The problem:
From the first line to the last, give the records again exactly and skip the pictures.

Page-level text extractions:
+++

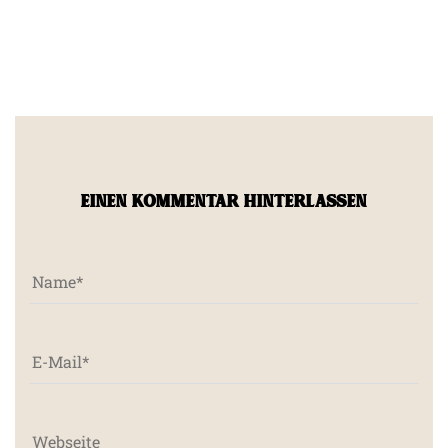
EINEN KOMMENTAR HINTERLASSEN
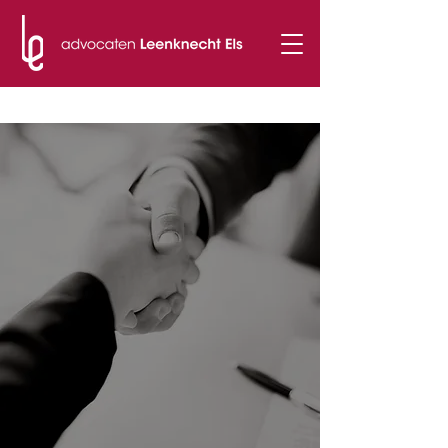
t.
051 50 51 94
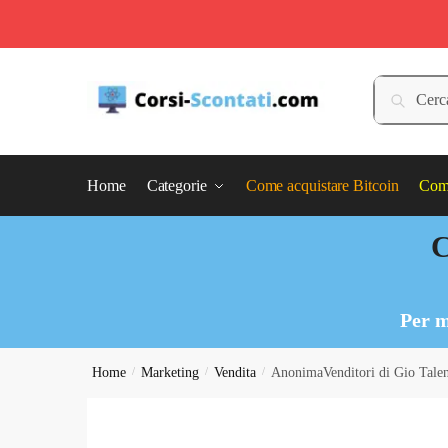
Skip
Skip
to
to
Cerca:
Cerca
navigation
content
Home
Categorie
Come acquistare Bitcoin
Come
C
Per m
Home
/
Marketing
/
Vendita
/
AnonimaVenditori di Gio Tale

+++

Result:
EINEN KOMMENTAR HINTERLASSEN
t.
051 50 51 94
Skip
Skip
to
to
Cerca:
Cerca
navigation
content
Home
Categorie
Come acquistare Bitcoin
Come
C
Per m
Home
/
Marketing
/
Vendita
/
AnonimaVenditori di Gio Tale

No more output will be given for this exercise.